🤖 AI Summary
To address the significant performance degradation of automatic speech recognition (ASR) in low-resource and out-of-domain scenarios, this paper proposes BEARD—a novel framework that introduces the self-supervised learning objective BEST-RQ into domain adaptation of the Whisper encoder for the first time, integrated with knowledge distillation to enable encoder-decoder co-optimization. BEARD freezes the pre-trained Whisper teacher encoder and performs self-supervised pre-training on unlabeled speech, followed by fine-tuning using only 2 hours of labeled data. On the aviation communication ATCO2 dataset, leveraging just 5,000 hours of unlabeled speech yields a 12% relative word error rate reduction over standard fine-tuning.
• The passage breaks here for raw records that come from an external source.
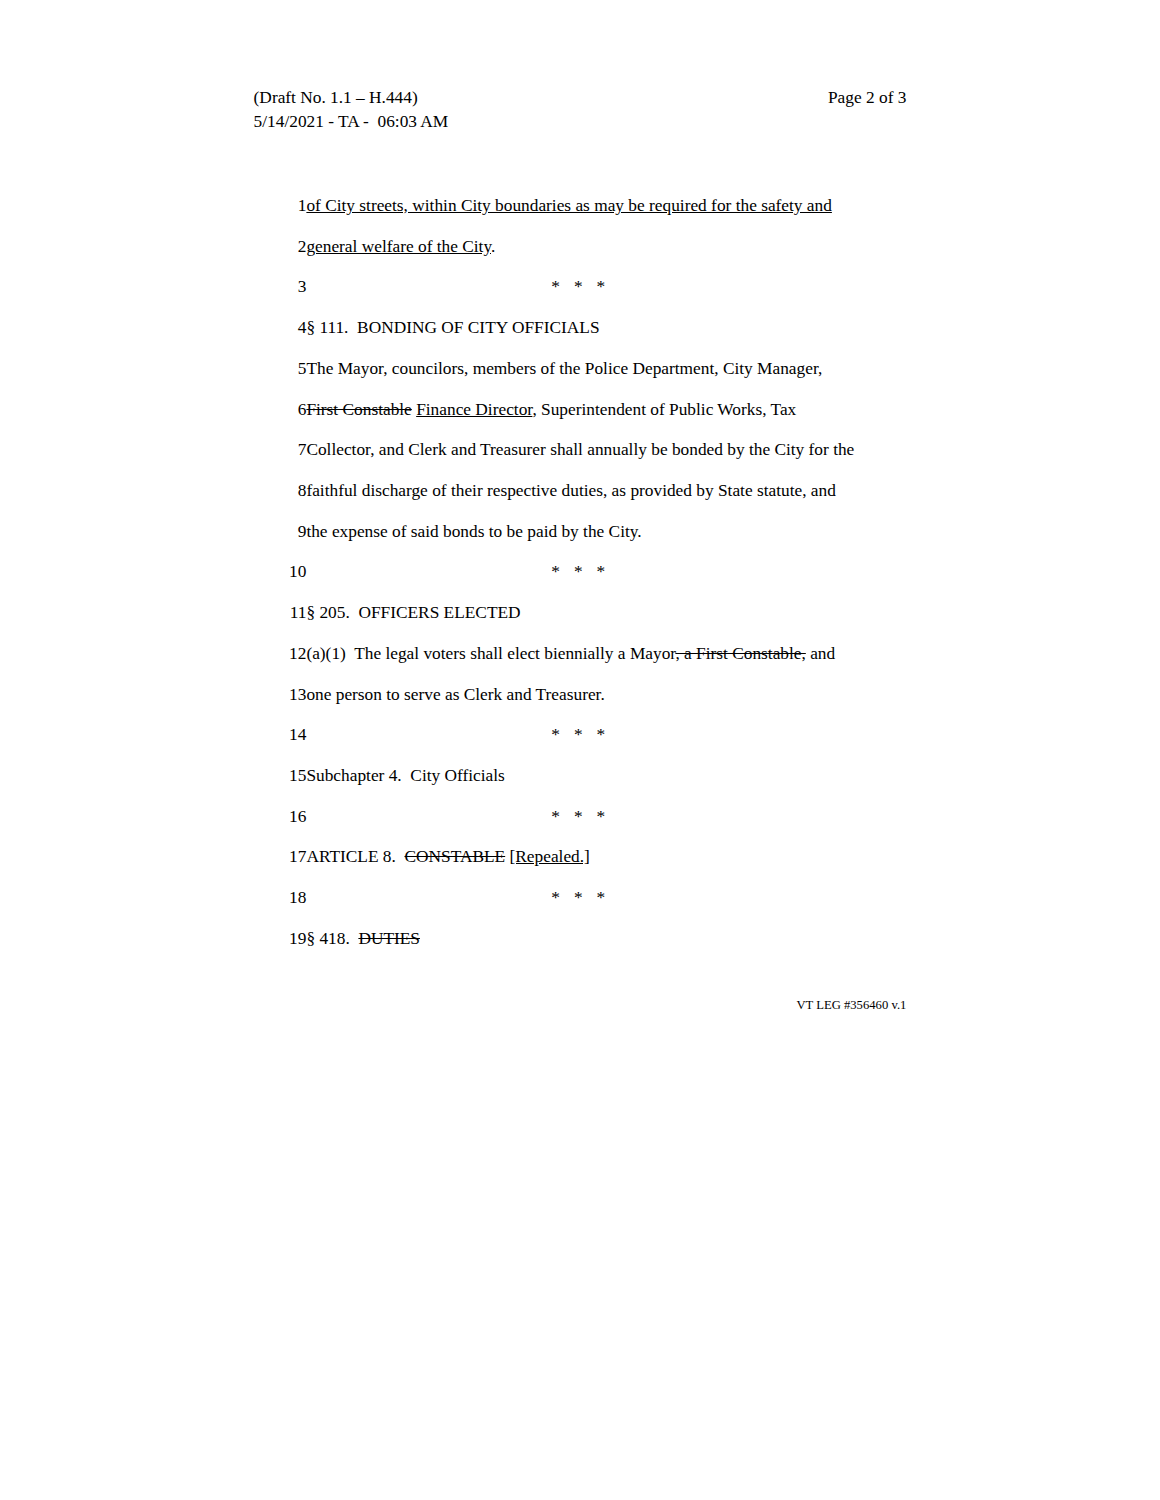(Draft No. 1.1 – H.444)
5/14/2021 - TA - 06:03 AM
Page 2 of 3
| 1 | of City streets, within City boundaries as may be required for the safety and |
| 2 | general welfare of the City . |
| 3 | * * * |
| 4 | § 111. BONDING OF CITY OFFICIALS |
| 5 | The Mayor, councilors, members of the Police Department, City Manager, |
| 6 | First Constable Finance Director , Superintendent of Public Works, Tax |
| 7 | Collector, and Clerk and Treasurer shall annually be bonded by the City for the |
| 8 | faithful discharge of their respective duties, as provided by State statute, and |
| 9 | the expense of said bonds to be paid by the City. |
| 10 | * * * |
| 11 | § 205. OFFICERS ELECTED |
| 12 | (a)(1) The legal voters shall elect biennially a Mayor , a First Constable, and |
| 13 | one person to serve as Clerk and Treasurer. |
| 14 | * * * |
| 15 | Subchapter 4. City Officials |
| 16 | * * * |
| 17 | ARTICLE 8. CONSTABLE [Repealed.] |
| 18 | * * * |
| 19 | § 418. DUTIES |
VT LEG #356460 v.1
Key contributions are: (1) the first self-supervised domain adaptation paradigm tailored for Whisper; and (2) enhanced cross-domain robustness without modifying the decoder—particularly beneficial for non-native speech, noisy environments, and domains dense with domain-specific terminology.
📝 Abstract
Automatic Speech Recognition (ASR) systems, despite large multilingual training, struggle in out-of-domain and low-resource scenarios where labeled data is scarce. We propose BEARD (BEST-RQ Encoder Adaptation with Re-training and Distillation), a novel framework designed to adapt Whisper's encoder using unlabeled data. Unlike traditional self-supervised learning methods, BEARD uniquely combines a BEST-RQ objective with knowledge distillation from a frozen teacher encoder, ensuring the encoder's complementarity with the pre-trained decoder. Our experiments focus on the ATCO2 corpus from the challenging Air Traffic Control (ATC) communications domain, characterized by non-native speech, noise, and specialized phraseology. Using about 5,000 hours of untranscribed speech for BEARD and 2 hours of transcribed speech for fine-tuning, the proposed approach significantly outperforms previous baseline and fine-tuned model, achieving a relative improvement of 12% compared to the fine-tuned model. To the best of our knowledge, this is the first work to use a self-supervised learning objective for domain adaptation of Whisper.